For FY 2018, CMS set the ceilings for operating CCRs at 1.16 and for capital CCRs at 0.155. CMS also updated the national statewide average CCRs. The national average CCRs continue their declining trend, especially for urban hospitals. It is another reminder of the importance of Medicaid programs updating CCRs annually. The CCRs can be found at the CMS webpage for the FY 2018 Final Rule Tables.

MS-DRG Updates

For FY 2018, CMS has reduced the number of MS-DRGs from 757 to 754. No new MS-DRGs are being implemented for FY 2018. MS-DRG changes typically relate to Medicare.
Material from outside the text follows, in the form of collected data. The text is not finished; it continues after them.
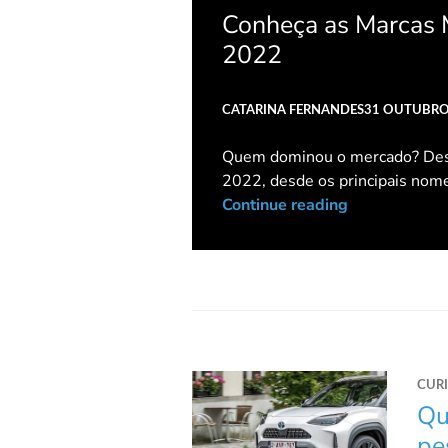
Conheça as Marcas 
2022
CATARINA FERNANDES
31 OUTUBRO
Quem dominou o mercado? Desc
2022, desde os principais nom
Continue reading
CUR
Qu
pe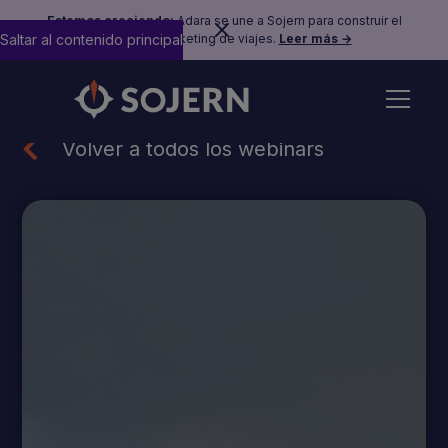
Estamos creciendo:
Adara se une a Sojern para construir el
Saltar al contenido principal
futuro del marketing de viajes.
Leer más →
Volver a todos los webinars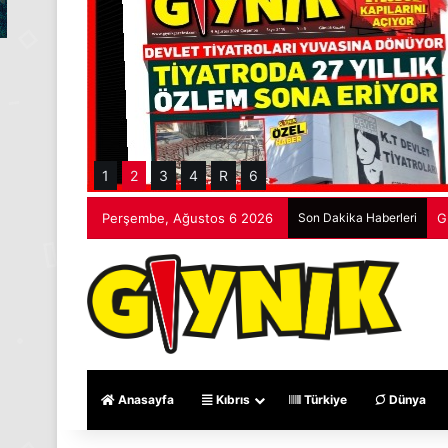
1
2
3
4
R
6
Perşembe, Ağustos 6 2026
Son Dakika Haberleri
G
Anasayfa
Kıbrıs
Türkiye
Dünya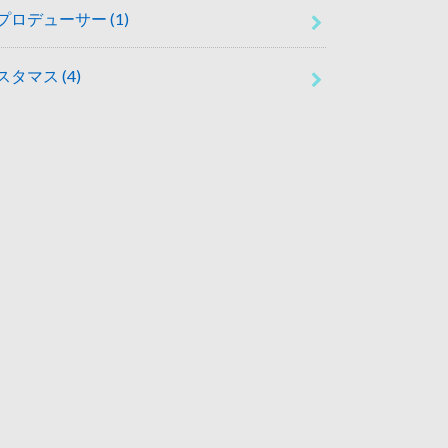
プロデューサー
(1)
スタマス
(4)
But they are relevant to Medicaid as an indication of ongoing refinements due to ICD-10 coding changes or specific issues with the DRG grouper logic (e.g., the unrelated surgical procedure DRGs and rehabilitation DRGs).
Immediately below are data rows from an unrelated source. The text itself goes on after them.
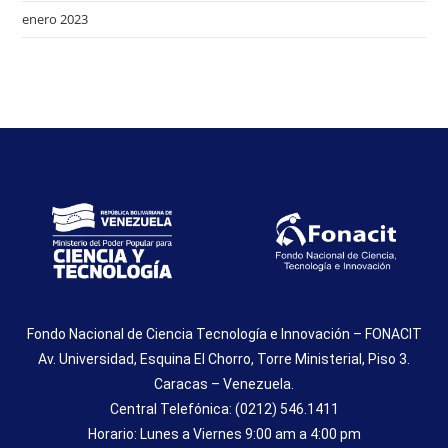
enero 2023
Fondo Nacional de Ciencia Tecnología e Innovación – FONACIT
Av. Universidad, Esquina El Chorro, Torre Ministerial, Piso 3.
Caracas – Venezuela.
Central Telefónica: (0212) 546.1411
Horario: Lunes a Viernes 9:00 am a 4:00 pm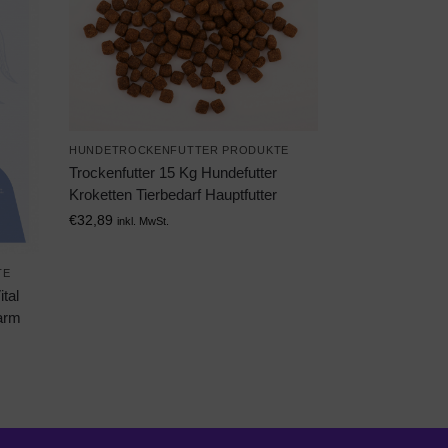
HUNDETROCKENFUTTER PRODUKTE
Trockenfutter 15 Kg Hundefutter
Kroketten Tierbedarf Hauptfutter
€
32,89
inkl. MwSt.
TE
tal
tarm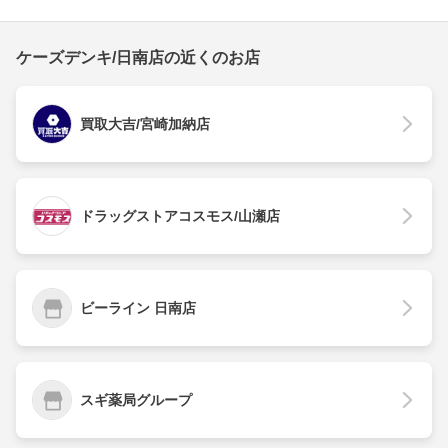
ケーズデンキ/日南店の近くのお店
買取大吉/宮崎加納店
ドラッグストアコスモス/山瀬店
ビーライン 日南店
スギ薬局グループ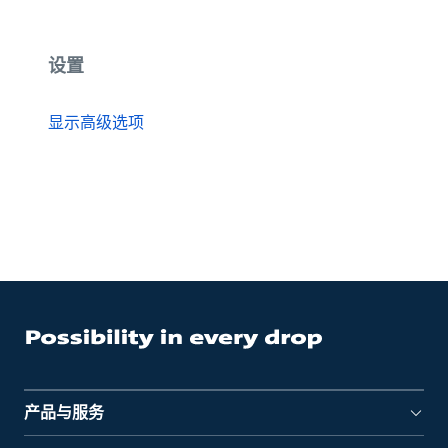
设置
显示高级选项
产品与服务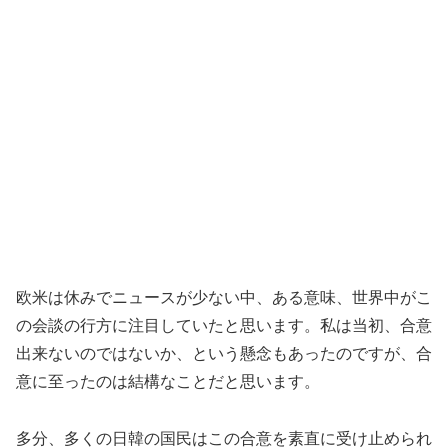
欧米は休みでニュースが少ない中、ある意味、世界中がこ
の会談の行方に注目していたと思います。私は当初、合意
出来ないのではないか、という懸念もあったのですが、合
意に至ったのは結構なことだと思います。
多分、多くの日韓の国民はこの合意を素直に受け止められ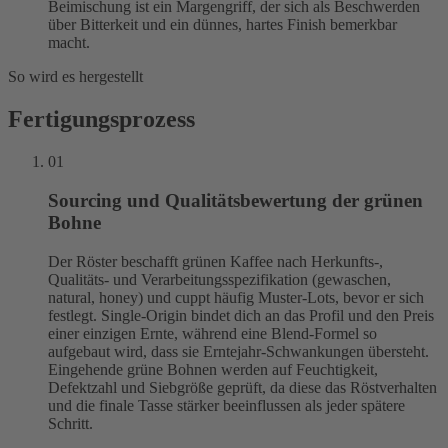
Beimischung ist ein Margengriff, der sich als Beschwerden
über Bitterkeit und ein dünnes, hartes Finish bemerkbar
macht.
So wird es hergestellt
Fertigungsprozess
01
Sourcing und Qualitätsbewertung der grünen
Bohne
Der Röster beschafft grünen Kaffee nach Herkunfts-,
Qualitäts- und Verarbeitungsspezifikation (gewaschen,
natural, honey) und cuppt häufig Muster-Lots, bevor er sich
festlegt. Single-Origin bindet dich an das Profil und den Preis
einer einzigen Ernte, während eine Blend-Formel so
aufgebaut wird, dass sie Erntejahr-Schwankungen übersteht.
Eingehende grüne Bohnen werden auf Feuchtigkeit,
Defektzahl und Siebgröße geprüft, da diese das Röstverhalten
und die finale Tasse stärker beeinflussen als jeder spätere
Schritt.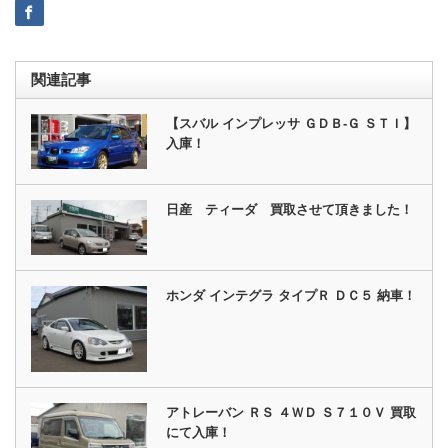
関連記事
【スバル インプレッサ ＧＤＢ‐Ｇ ＳＴＩ】
入庫！
日産 ティーダ 買取させて頂きました！
ホンダ インテグラ タイプＲ ＤＣ５ 納車！
アトレーバン ＲＳ ４ＷＤ Ｓ７１０Ｖ 買取
にて入庫！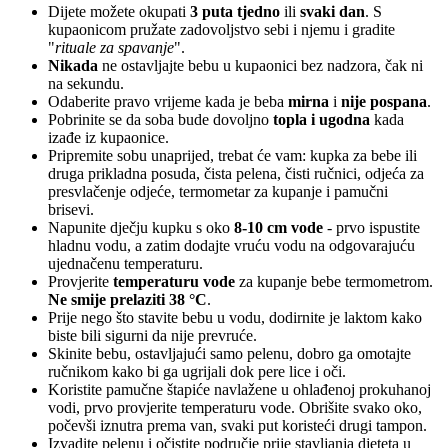
Dijete možete okupati
3 puta tjedno
ili
svaki dan
. S
kupaonicom pružate zadovoljstvo sebi i njemu i gradite
"
rituale za spavanje
".
Nikada
ne ostavljajte bebu u kupaonici bez nadzora, čak ni
na sekundu.
Odaberite pravo vrijeme kada je beba
mirna
i
nije pospana
.
Pobrinite se da soba bude dovoljno
topla i ugodna
kada
izađe iz kupaonice.
Pripremite sobu unaprijed, trebat će vam: kupka za bebe ili
druga prikladna posuda, čista pelena, čisti ručnici, odjeća za
presvlačenje odjeće, termometar za kupanje i pamučni
brisevi.
Napunite dječju kupku s oko
8-10 cm vode
- prvo ispustite
hladnu vodu, a zatim dodajte vruću vodu na odgovarajuću
ujednačenu temperaturu.
Provjerite
temperaturu vode
za kupanje bebe termometrom.
Ne smije prelaziti 38 °C
.
Prije nego što stavite bebu u vodu, dodirnite je laktom kako
biste bili sigurni da nije prevruće.
Skinite bebu, ostavljajući samo pelenu, dobro ga omotajte
ručnikom kako bi ga ugrijali dok pere lice i oči.
Koristite pamučne štapiće navlažene u ohlađenoj prokuhanoj
vodi, prvo provjerite temperaturu vode. Obrišite svako oko,
počevši iznutra prema van, svaki put koristeći drugi tampon.
Izvadite pelenu i očistite područje prije stavljanja djeteta u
  • Rehabilitation: The grouping for rehabilitative care has been an important DRG to monitor for Medicaid. For FY 2018, CMS made no changes to the rehab DRG grouping and no new codes were added for “encounter for rehabilitative services.” CMS indicated that rehab services will continue to be coded and grouped as they have since the transition to ICD-10, given that changes to the grouper classifications are driven by new codes being added. The fact that CMS addressed the rehab DRG suggests that movement on new code proposals and/or grouping changes are possible for FY 2019. Under ICD-9, inpatient rehab services were primarily tied to APR-DRG 860 (MS-DRGs 945 & 946) with one diagnosis code. With ICD-10, the coding guidelines changed indicating the reason for the rehabilitation should be the principal diagnosis. This often affected the APR-DRG assignment, even if the newly required rehab ICD-10-PCS code was also reported on the claim.
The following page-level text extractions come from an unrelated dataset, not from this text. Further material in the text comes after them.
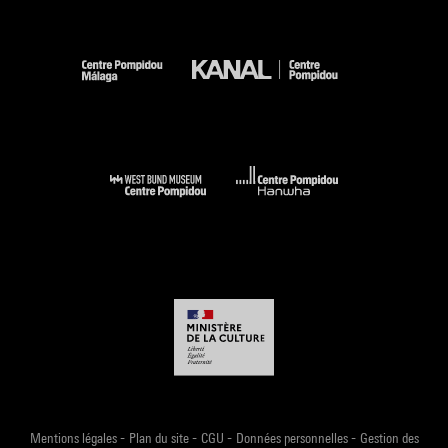
-
-
-
-
Mentions légales
Plan du site
CGU
Données personnelles
Gestion des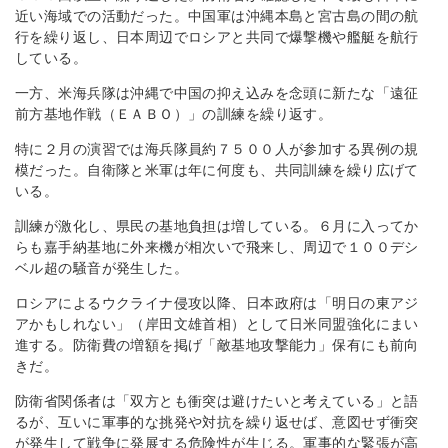
近い海域での活動だった。中国軍は沖縄本島と宮古島の間の航
行を繰り返し、日本周辺でロシアと共同で爆撃機や艦艇を航行
している。
一方、米海兵隊は沖縄で中国の抑え込みを念頭に新たな「遠征
前方基地作戦（ＥＡＢＯ）」の訓練を繰り返す。
特に２月の演習では海兵隊員約７５００人が参加する異例の規
模だった。自衛隊と米軍は年に何度も、共同訓練を繰り広げて
いる。
訓練が激化し、県民の基地負担は増している。６月に入ってか
らも嘉手納基地に外来機が相次いで飛来し、周辺で１００デシ
ベル超の騒音が発生した。
ロシアによるウクライナ侵攻以降、日本政府は「明日の東アジ
アかもしれない」（岸田文雄首相）として日米同盟強化にまい
進する。防衛費の増額を掲げ「敵基地攻撃能力」保有にも前向
きだ。
防衛省関係者は「双方とも衝突は避けたいと考えている」と語
るが、互いに軍事的な挑発や対抗を繰り返せば、意図せず衝突
が発生して戦争に発展する危険性が生じる。軍事的な緊張が高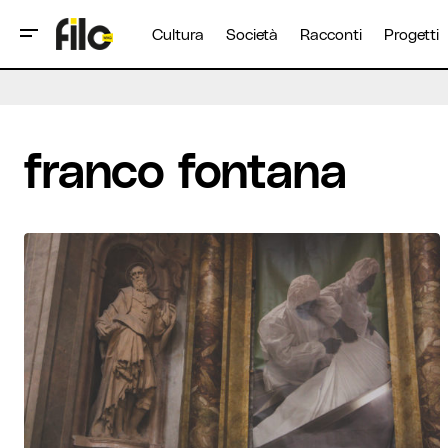
Cultura
Società
Racconti
Progetti
franco fontana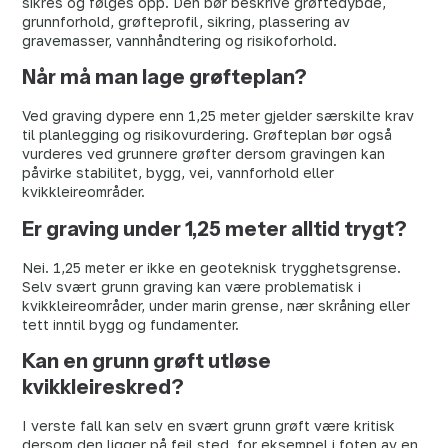
sikres og følges opp. Den bør beskrive grøftedybde,
grunnforhold, grøfteprofil, sikring, plassering av
gravemasser, vannhåndtering og risikoforhold.
Når må man lage grøfteplan?
Ved graving dypere enn 1,25 meter gjelder særskilte krav
til planlegging og risikovurdering. Grøfteplan bør også
vurderes ved grunnere grøfter dersom gravingen kan
påvirke stabilitet, bygg, vei, vannforhold eller
kvikkleireområder.
Er graving under 1,25 meter alltid trygt?
Nei. 1,25 meter er ikke en geoteknisk trygghetsgrense.
Selv svært grunn graving kan være problematisk i
kvikkleireområder, under marin grense, nær skråning eller
tett inntil bygg og fundamenter.
Kan en grunn grøft utløse
kvikkleireskred?
I verste fall kan selv en svært grunn grøft være kritisk
dersom den ligger på feil sted, for eksempel i foten av en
  • Maternity: For DRGs related to maternity, CMS has finalized its policy to remove 314 ICD-10-CM codes identified with “unspecified trimester” from MS-DRG 998 (principal diagnosis invalid as discharge diagnosis) and reassign them to the MS-DRG in which their counterparts (first, second, third trimester) are currently assigned. Additionally, ICD-10-CM diagnosis codes O09.41, O0.942 and O09.43 (which describe the supervision of pregnancy) are being reassigned from MS-DRG 782 (other antepartum diagnoses without medical complications) to MS-DRG 998. A total of 14 ICD-10-CM diagnoses codes that describe observation and evaluation of newborns for suspected conditions ruled out are to be added to MS-DRG 795 (normal newborn) effective October 1, 2017.
  • Specificity of Certain Operating Room (OR) Procedures: For FY 2018, CMS is removing MS-DRGs 984, 985 and 986 (prostatic O.R. procedure unrelated to principal diagnosis with major complication or comorbidity (MCC), with complication or comorbidity (CC) and without CC/MCC, respectively). The procedures associated with these DRGs are reassigned to MS-DRGs 987 through 989 (non-extensive OR procedure unrelated to principal diagnosis with MCC, with CC and without CC/MCC, respectively). CMS reviews these unrelated procedure to diagnostic groupings each year to determine necessary changes based on MedPAR data.

The Final Rule also addresses other aspects of IPPS payment. These include an IPPS market basket rate increase, base rate updates, outlier policy, updated CCRs by revenue center, disproportionate share hospital payments, Hospital-Acquired Conditions (HACs) Program, present-on-admission indicators, and other hospital quality programs.